Extracted page text data

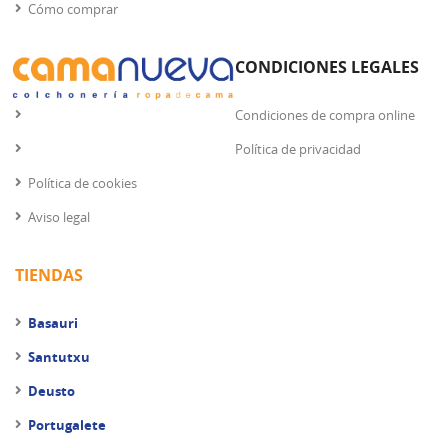
Cómo comprar
CONDICIONES LEGALES
Condiciones de compra online
Política de privacidad
Política de cookies
Aviso legal
TIENDAS
Basauri
Santutxu
Deusto
Portugalete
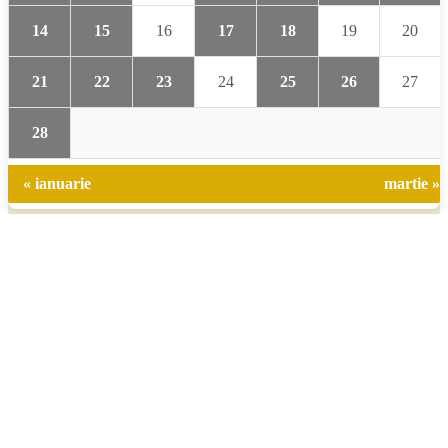
14
15
16
17
18
19
20
21
22
23
24
25
26
27
28
« ianuarie
martie »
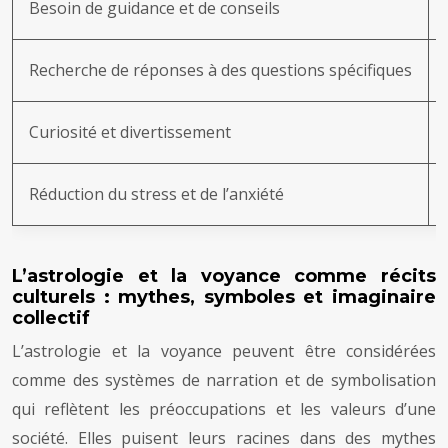
Besoin de guidance et de conseils
Recherche de réponses à des questions spécifiques
Curiosité et divertissement
Réduction du stress et de l’anxiété
L’astrologie et la voyance comme récits
culturels : mythes, symboles et imaginaire
collectif
L’astrologie et la voyance peuvent être considérées
comme des systèmes de narration et de symbolisation
qui reflètent les préoccupations et les valeurs d’une
société. Elles puisent leurs racines dans des mythes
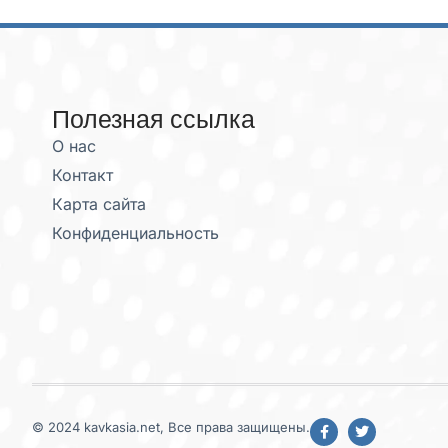
Полезная ссылка
О нас
Контакт
Карта сайта
Конфиденциальность
© 2024 kavkasia.net, Все права защищены.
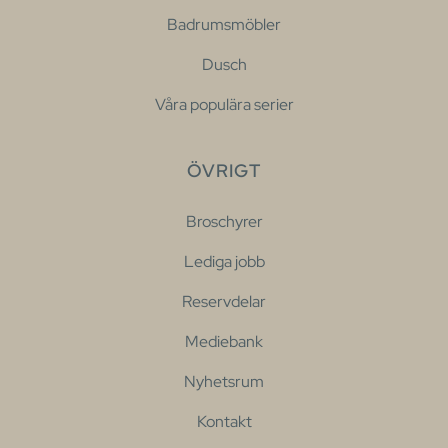
Badrumsmöbler
Dusch
Våra populära serier
ÖVRIGT
Broschyrer
Lediga jobb
Reservdelar
Mediebank
Nyhetsrum
Kontakt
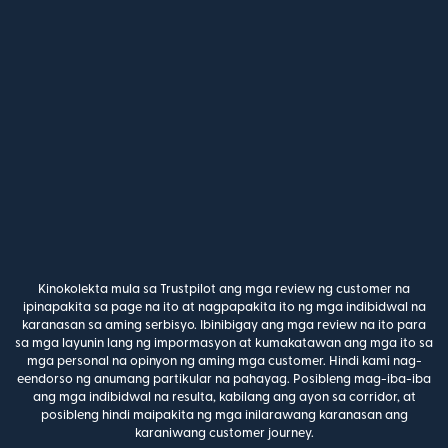
Kinokolekta mula sa Trustpilot ang mga review ng customer na
ipinapakita sa page na ito at nagpapakita ito ng mga indibidwal na
karanasan sa aming serbisyo. Ibinibigay ang mga review na ito para
sa mga layunin lang ng impormasyon at kumakatawan ang mga ito sa
mga personal na opinyon ng aming mga customer. Hindi kami nag-
eendorso ng anumang partikular na pahayag. Posibleng mag-iba-iba
ang mga indibidwal na resulta, kabilang ang ayon sa corridor, at
posibleng hindi maipakita ng mga inilarawang karanasan ang
karaniwang customer journey.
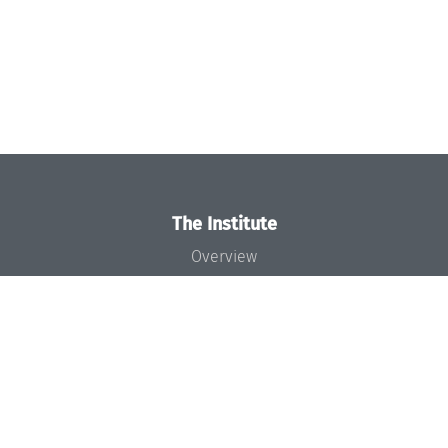
The Institute
Overview
News
Concept and Organization
Team
Bodies and Boards
Funding and Financing
Projects
Press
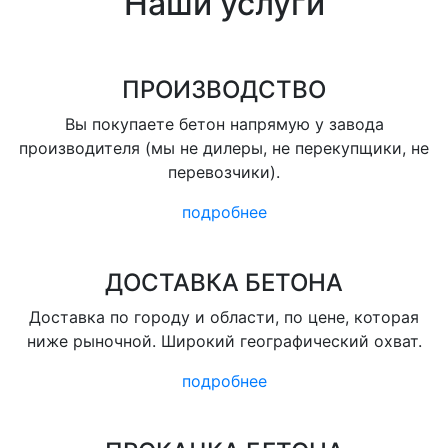
Наши услуги
ПРОИЗВОДСТВО
Вы покупаете бетон напрямую у завода
производителя (мы не дилеры, не перекупщики, не
перевозчики).
подробнее
ДОСТАВКА БЕТОНА
Доставка по городу и области, по цене, которая
ниже рыночной. Широкий географический охват.
подробнее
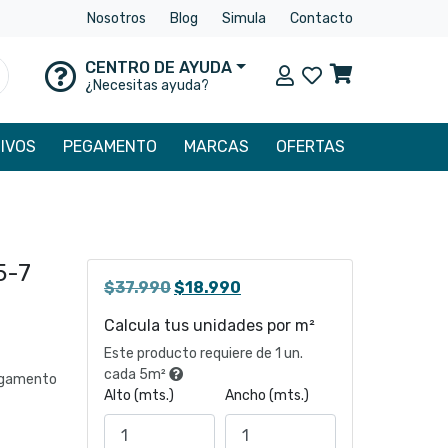
Nosotros
Blog
Simula
Contacto
CENTRO DE AYUDA
Mi cuenta
uscar
¿Necesitas ayuda?
IVOS
PEGAMENTO
MARCAS
OFERTAS
5-7
El
El
$
37.990
$
18.990
precio
precio
Calcula tus unidades por m²
original
actual
Este producto requiere de 1 un.
era:
es:
cada 5m²
egamento
$37.990.
$18.990.
Alto (mts.)
Ancho (mts.)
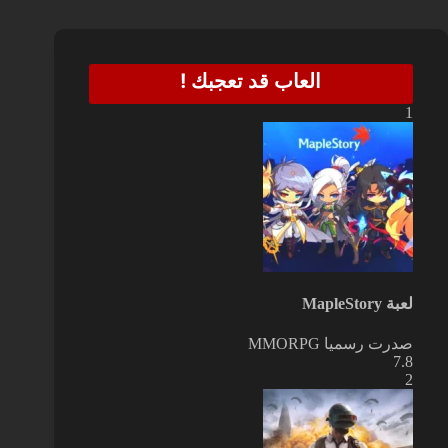
العاب قد تعجبك !
1
لعبة MapleStory
صدرت رسميا
MMORPG
7.8
2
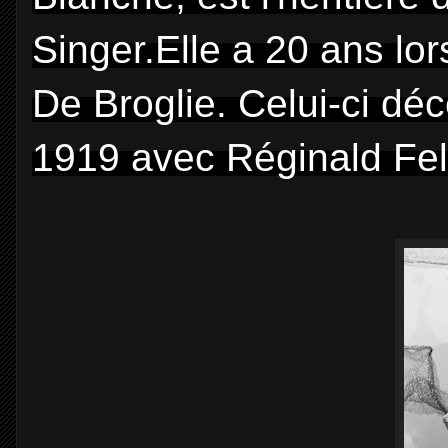
Singer.Elle a 20 ans lo
De Broglie. Celui-ci dé
1919 avec Réginald Fel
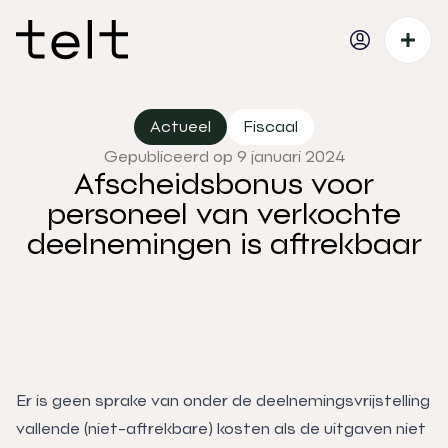
Actueel
Fiscaal
Gepubliceerd op 9 januari 2024
Afscheidsbonus voor
personeel van verkochte
deelnemingen is aftrekbaar
Er is geen sprake van onder de deelnemingsvrijstelling
vallende (niet-aftrekbare) kosten als de uitgaven niet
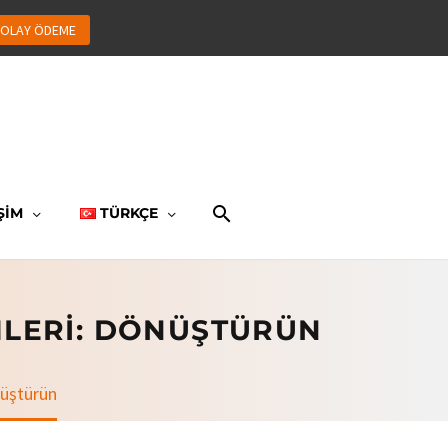
OLAY ÖDEME
ŞİM
TÜRKÇE
MLERI: DÖNÜŞTÜRÜN
nüştürün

Task requirements -
Leave out the pictures and restate, word for word, the lines from the top of the data through the line containing "comme des systèmes", both included.

Result below -
Cómo comprar
CONDICIONES LEGALES
Condiciones de compra online
Política de privacidad
Política de cookies
Aviso legal
TIENDAS
Basauri
Santutxu
Deusto
Portugalete
14
15
16
17
18
19
20
21
22
23
24
25
26
27
28
« ianuarie
martie »
Besoin de guidance et de conseils
Recherche de réponses à des questions spécifiques
Curiosité et divertissement
Réduction du stress et de l’anxiété
L’astrologie et la voyance comme récits
culturels : mythes, symboles et imaginaire
collectif
L’astrologie et la voyance peuvent être considérées
comme des systèmes de narration et de symbolisation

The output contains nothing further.